─── Отрывок
Пушкин и Грибоедов — страница 30 из 69

Наследство их из рода в роды

Ярмо с гремушками да бич.


Во всем пушкинском поэтическом наследии вряд ли найдется другое стихотворение с таким суровым, даже мстительным отрицанием. Такова реакция на прозрение, что благородный порыв наткнулся на глухую стену не просто непонимания, но отчуждения, прямой враждебности. С предельной ясностью выражено отношение к своим вольнолюбивым стихам, «либеральному бреду»: поэт зарекается их писать, «чести клич», как ему кажется, более не прозвучит. К тому, что сделано, отношение двоякое: поэт не отказывается от своих порывов в их содержании, они в его восприятии по-прежнему «живительное семя». Но они осознаются несвоевременными, преждевременными, тем самым, при всем их обаянии, обреченными на гибель.

Пушкин проницательно определяет причину поражений европейских революционно-освободительных движений: они совершаются кучкой благородных заговорщиков при безучастности и даже отчужденности народов, во имя свободы которых заговоры учиняются. Пассивная покорность народов обессиливает восставших, обессмысливает их порыв.

Европа – при активном воздействии России – входила в полосу политической реакции: это прочитывалось со всей определенностью. Чем же мучительны для поэта его свидетельские показания? Тем, что понижение общественного тонуса размывает критерии ценностей.

Обозревая безрадостную как европейскую, так и отечественную обстановку, Пушкин делает личный выбор. К 1824 году относится последнее из поэтических пушкинских посланий к Чаадаеву – «Чаадаеву. С морского берега Тавриды». Первая часть описывает развалины храма Дианы в Крыму (разрушенного землетрясением), славит, на основе греческих мифов, «святое дружбы торжество». Вторая часть решительно переиначивает известное послание «К Чаадаеву» 1818 года:


Чедаев, помнишь ли былое?
──────
─── Извлечённые данные
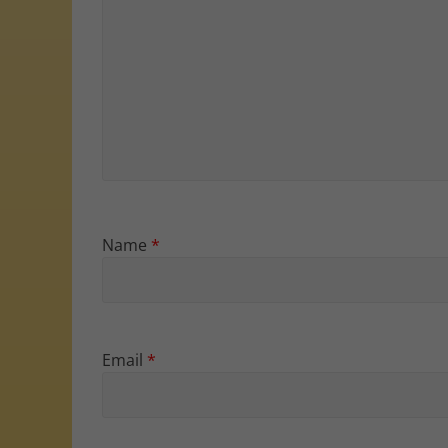
Name
*
Email
*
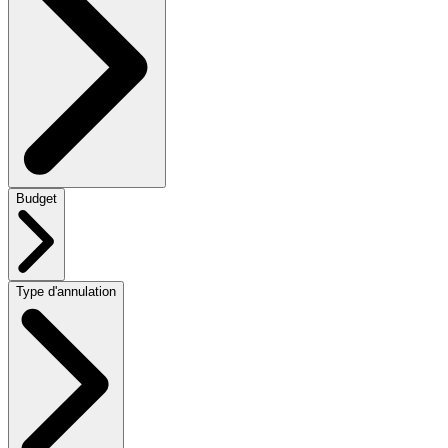
Budget
Type d'annulation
──────
• **Задания к выполнению**:
(A) Перепиши отрывок от «Пушкин проницательно определяет» до «обессмысливает их порыв.», заменив «народов» на «масс».
(B) Согласуются ли с отрывком эти утверждения? (i) Послание «Чаадаеву. С морского берега Тавриды» относится к 1824 году. (ii) Храм Дианы в Крыму был разрушен войной. (iii) Поэт отказывается от содержания своих вольнолюбивых порывов. Для каждого ответь «да» или «нет» и приведи решающие слова отрывка.
Строки приведены как отдельный, самостоятельный материал.

• **Ответы по заданиям**:
(A)
Пушкин проницательно определяет причину поражений европейских революционно-освободительных движений: они совершаются кучкой благородных заговорщиков при безучастности и даже отчужденности масс, во имя свободы которых заговоры учиняются. Пассивная покорность масс обессиливает восставших, обессмысливает их порыв.

(B)
(i) Да: «К 1824 году относится последнее из поэтических пушкинских посланий к Чаадаеву».
(ii) Нет: «разрушенного землетрясением».
(iii) Нет: «поэт не отказывается от своих порывов в их содержании».